DATA EXTRACT -
* * *
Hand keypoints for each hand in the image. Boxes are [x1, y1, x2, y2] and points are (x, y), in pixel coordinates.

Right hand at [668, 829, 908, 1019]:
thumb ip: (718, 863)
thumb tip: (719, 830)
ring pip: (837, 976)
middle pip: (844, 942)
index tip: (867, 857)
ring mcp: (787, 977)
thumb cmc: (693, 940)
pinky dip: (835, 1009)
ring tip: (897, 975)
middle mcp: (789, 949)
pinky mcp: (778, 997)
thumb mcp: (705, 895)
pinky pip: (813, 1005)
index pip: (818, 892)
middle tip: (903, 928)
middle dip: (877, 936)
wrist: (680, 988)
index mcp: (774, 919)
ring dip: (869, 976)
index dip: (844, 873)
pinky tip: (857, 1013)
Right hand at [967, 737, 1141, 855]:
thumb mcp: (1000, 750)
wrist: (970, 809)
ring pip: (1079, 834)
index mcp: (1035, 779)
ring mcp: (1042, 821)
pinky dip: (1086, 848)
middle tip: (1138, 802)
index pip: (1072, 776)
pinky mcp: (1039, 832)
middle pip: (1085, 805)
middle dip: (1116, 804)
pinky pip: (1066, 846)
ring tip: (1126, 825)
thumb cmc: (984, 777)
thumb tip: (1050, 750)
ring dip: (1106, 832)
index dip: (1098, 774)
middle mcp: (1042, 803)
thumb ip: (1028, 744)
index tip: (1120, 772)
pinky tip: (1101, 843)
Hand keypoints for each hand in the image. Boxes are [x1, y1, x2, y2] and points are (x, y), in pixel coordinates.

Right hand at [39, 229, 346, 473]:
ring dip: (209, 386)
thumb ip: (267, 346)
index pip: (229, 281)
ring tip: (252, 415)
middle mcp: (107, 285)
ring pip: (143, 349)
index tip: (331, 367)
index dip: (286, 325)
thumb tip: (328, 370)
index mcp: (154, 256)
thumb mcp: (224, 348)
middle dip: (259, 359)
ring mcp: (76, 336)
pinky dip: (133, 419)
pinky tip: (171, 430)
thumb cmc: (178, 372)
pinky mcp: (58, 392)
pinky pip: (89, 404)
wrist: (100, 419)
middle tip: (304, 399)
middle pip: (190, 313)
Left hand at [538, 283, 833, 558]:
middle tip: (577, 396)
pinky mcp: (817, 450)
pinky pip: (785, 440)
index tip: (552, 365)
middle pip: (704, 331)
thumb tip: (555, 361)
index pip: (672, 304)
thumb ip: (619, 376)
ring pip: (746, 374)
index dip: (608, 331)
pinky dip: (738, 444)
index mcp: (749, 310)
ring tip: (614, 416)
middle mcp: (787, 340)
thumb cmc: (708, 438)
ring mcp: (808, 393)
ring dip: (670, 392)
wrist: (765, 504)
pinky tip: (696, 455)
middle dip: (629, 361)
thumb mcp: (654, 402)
* * *
YOUR OBJECTIVE -
Please, from the entries above, set down exactly the lines from the one containing "thumb cmc: (693, 940)" through the one containing "ring dip: (209, 386)", and only those.

ANSWER FOR THE TASK -
thumb cmc: (693, 940)
pinky dip: (835, 1009)
ring tip: (897, 975)
middle mcp: (789, 949)
pinky mcp: (778, 997)
thumb mcp: (705, 895)
pinky pip: (813, 1005)
index pip: (818, 892)
middle tip: (903, 928)
middle dip: (877, 936)
wrist: (680, 988)
index mcp: (774, 919)
ring dip: (869, 976)
index dip: (844, 873)
pinky tip: (857, 1013)
Right hand at [967, 737, 1141, 855]:
thumb mcp: (1000, 750)
wrist: (970, 809)
ring pip: (1079, 834)
index mcp: (1035, 779)
ring mcp: (1042, 821)
pinky dip: (1086, 848)
middle tip: (1138, 802)
index pip: (1072, 776)
pinky mcp: (1039, 832)
middle pip: (1085, 805)
middle dip: (1116, 804)
pinky pip: (1066, 846)
ring tip: (1126, 825)
thumb cmc: (984, 777)
thumb tip: (1050, 750)
ring dip: (1106, 832)
index dip: (1098, 774)
middle mcp: (1042, 803)
thumb ip: (1028, 744)
index tip: (1120, 772)
pinky tip: (1101, 843)
Hand keypoints for each hand in the image. Boxes are [x1, y1, x2, y2] and points are (x, y), in pixel coordinates.

Right hand at [39, 229, 346, 473]:
ring dip: (209, 386)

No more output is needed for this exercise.